• [Task item]:
Answer with the exact lines of the following material from the one containing "Document page, 2001x1125 pixels." through the one containing "Document page, 1275x1650 pixels.", both end lines included.

** Opening Input records block **

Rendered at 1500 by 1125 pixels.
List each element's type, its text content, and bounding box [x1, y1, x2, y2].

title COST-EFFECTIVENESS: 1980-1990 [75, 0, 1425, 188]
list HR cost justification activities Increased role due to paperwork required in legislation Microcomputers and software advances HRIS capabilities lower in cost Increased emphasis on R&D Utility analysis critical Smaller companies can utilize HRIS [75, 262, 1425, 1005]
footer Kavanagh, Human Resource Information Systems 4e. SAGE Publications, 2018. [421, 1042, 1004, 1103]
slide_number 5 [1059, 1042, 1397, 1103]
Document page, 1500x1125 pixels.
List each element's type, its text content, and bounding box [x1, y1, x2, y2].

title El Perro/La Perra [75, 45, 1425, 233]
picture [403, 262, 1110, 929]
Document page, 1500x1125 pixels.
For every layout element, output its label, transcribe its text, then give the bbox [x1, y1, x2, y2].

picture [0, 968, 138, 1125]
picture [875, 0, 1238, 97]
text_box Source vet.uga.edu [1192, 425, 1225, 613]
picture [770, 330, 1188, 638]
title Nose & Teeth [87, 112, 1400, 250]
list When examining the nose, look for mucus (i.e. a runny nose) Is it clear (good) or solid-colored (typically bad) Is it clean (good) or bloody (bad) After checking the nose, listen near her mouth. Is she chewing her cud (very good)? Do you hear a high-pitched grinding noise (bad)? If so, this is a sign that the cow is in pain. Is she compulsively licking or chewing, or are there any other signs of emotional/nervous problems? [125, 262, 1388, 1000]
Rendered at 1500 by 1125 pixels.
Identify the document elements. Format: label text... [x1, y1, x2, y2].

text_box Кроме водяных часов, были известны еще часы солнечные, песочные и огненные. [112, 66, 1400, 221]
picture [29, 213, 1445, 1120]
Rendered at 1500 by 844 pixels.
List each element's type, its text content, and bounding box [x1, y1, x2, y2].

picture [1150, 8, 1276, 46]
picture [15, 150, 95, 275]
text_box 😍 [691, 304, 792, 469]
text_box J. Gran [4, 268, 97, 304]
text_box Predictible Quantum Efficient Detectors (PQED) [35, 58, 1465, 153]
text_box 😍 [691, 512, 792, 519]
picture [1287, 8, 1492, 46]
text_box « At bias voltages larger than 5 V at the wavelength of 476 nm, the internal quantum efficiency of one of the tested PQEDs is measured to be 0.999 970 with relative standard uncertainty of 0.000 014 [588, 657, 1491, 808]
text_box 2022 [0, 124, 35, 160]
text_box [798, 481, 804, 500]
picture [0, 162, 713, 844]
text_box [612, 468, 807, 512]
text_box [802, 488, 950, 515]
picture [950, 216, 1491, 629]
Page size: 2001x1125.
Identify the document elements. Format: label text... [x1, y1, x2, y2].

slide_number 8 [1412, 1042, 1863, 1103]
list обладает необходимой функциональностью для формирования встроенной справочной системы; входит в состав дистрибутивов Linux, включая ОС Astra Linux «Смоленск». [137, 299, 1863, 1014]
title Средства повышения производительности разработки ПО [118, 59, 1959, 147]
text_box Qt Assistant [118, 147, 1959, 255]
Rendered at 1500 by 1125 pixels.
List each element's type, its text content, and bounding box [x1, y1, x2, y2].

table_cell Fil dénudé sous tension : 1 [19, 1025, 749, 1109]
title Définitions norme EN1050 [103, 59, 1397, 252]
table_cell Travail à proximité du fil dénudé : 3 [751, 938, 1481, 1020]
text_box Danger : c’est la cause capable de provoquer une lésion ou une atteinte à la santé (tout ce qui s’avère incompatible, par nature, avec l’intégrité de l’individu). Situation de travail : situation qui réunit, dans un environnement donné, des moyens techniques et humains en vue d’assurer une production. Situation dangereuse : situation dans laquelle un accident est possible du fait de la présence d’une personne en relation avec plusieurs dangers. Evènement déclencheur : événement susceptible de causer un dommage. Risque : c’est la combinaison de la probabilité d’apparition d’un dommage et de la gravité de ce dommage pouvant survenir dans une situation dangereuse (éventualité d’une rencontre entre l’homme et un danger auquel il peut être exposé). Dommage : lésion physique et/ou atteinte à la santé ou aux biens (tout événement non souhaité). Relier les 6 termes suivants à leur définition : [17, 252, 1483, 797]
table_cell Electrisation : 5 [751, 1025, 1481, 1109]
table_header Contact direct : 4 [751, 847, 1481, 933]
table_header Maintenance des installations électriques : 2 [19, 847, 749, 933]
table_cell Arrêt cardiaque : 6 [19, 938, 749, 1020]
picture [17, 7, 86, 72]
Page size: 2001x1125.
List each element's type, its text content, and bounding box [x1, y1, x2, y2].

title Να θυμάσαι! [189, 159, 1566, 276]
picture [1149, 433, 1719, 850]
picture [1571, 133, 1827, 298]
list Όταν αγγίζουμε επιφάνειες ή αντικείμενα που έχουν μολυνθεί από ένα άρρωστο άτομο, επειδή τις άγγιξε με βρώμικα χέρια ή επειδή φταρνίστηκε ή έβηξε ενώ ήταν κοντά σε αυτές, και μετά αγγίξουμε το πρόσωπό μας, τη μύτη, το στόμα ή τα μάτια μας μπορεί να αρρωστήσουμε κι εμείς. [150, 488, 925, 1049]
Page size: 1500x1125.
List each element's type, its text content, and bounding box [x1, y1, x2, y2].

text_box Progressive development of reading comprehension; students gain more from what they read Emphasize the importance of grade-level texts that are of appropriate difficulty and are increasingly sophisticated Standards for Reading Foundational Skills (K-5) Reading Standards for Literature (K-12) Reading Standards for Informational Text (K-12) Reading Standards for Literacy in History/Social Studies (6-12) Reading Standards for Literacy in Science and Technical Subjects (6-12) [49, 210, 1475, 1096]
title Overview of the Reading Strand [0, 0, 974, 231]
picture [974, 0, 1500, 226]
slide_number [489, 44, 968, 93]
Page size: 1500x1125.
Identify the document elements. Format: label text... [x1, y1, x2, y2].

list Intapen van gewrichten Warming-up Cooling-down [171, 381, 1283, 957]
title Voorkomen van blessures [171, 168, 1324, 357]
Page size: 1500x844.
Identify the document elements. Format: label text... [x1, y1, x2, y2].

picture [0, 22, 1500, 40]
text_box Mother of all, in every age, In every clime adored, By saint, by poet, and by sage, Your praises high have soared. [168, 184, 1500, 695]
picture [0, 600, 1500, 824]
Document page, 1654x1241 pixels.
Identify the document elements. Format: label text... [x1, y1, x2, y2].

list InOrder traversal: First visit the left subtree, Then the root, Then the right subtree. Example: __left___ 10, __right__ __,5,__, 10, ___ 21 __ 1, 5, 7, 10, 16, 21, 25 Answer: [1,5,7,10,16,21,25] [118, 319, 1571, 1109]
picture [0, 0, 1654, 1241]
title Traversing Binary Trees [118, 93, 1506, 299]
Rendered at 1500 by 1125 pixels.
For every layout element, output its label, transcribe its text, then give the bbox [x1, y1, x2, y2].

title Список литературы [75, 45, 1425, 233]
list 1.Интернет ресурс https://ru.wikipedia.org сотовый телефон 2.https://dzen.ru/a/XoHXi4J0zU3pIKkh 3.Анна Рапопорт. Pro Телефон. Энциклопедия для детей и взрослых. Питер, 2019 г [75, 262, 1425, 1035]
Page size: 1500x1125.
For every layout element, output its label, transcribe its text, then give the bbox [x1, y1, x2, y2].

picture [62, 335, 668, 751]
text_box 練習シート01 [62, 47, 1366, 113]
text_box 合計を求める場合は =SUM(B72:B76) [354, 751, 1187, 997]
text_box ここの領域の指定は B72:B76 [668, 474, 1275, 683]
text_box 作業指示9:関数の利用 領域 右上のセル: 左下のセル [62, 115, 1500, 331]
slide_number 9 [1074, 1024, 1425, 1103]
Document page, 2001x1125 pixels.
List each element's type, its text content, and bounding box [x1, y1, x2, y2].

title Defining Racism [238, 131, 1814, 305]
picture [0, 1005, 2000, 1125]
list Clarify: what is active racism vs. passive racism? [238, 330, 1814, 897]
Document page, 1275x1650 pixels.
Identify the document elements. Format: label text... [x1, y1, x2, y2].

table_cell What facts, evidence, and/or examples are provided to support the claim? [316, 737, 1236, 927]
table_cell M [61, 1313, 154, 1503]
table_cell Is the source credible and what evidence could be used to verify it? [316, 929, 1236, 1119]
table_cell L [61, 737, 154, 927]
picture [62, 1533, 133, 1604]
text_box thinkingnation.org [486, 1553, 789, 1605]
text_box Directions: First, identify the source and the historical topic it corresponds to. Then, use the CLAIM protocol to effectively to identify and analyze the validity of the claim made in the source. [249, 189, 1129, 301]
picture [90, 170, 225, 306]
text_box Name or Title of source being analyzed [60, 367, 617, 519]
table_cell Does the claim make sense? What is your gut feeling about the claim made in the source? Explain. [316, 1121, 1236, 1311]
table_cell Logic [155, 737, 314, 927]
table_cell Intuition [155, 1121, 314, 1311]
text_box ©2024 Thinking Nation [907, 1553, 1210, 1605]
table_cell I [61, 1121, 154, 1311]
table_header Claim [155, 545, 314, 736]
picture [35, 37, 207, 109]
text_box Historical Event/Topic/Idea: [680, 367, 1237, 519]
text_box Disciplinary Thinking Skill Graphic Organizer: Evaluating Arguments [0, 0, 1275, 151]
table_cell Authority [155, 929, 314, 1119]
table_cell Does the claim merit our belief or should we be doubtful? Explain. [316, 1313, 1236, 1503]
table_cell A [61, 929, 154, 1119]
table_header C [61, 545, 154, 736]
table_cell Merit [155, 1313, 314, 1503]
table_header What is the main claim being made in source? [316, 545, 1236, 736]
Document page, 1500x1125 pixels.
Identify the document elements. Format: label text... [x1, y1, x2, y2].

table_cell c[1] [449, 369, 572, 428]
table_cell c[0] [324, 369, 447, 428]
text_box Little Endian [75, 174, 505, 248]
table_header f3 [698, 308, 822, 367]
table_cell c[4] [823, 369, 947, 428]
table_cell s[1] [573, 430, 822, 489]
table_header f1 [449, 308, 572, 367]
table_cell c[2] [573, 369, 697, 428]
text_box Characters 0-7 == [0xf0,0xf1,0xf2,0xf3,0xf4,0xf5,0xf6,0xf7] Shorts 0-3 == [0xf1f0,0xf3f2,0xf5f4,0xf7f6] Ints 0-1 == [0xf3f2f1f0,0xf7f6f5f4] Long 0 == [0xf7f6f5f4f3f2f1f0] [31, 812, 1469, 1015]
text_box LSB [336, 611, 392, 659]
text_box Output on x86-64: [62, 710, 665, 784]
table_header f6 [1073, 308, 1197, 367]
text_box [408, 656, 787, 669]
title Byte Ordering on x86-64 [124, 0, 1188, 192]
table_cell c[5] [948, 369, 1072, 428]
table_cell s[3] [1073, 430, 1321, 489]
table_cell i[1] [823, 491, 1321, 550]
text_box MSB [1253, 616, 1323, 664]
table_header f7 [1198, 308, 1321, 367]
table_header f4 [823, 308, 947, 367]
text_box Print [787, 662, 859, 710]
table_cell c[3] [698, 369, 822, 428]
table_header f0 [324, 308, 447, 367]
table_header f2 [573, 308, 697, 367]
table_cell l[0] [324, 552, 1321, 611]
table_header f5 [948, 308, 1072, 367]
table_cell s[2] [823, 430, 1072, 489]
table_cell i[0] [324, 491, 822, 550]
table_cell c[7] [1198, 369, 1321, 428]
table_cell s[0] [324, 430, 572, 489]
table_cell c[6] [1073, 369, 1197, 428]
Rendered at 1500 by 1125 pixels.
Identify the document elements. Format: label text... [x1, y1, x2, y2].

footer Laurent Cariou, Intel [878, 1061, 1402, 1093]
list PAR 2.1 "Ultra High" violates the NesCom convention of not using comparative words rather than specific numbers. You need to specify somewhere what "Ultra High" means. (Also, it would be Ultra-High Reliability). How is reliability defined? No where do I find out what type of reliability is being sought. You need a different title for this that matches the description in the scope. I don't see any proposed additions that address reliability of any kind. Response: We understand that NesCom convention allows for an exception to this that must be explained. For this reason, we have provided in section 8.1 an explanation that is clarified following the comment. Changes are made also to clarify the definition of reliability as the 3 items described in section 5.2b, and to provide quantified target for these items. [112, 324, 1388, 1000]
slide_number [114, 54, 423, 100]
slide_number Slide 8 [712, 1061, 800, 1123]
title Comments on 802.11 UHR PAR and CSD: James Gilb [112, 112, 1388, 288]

** Closing Input records block **

• [Exercise solution]:
Document page, 2001x1125 pixels.
List each element's type, its text content, and bounding box [x1, y1, x2, y2].

title Defining Racism [238, 131, 1814, 305]
picture [0, 1005, 2000, 1125]
list Clarify: what is active racism vs. passive racism? [238, 330, 1814, 897]
Document page, 1275x1650 pixels.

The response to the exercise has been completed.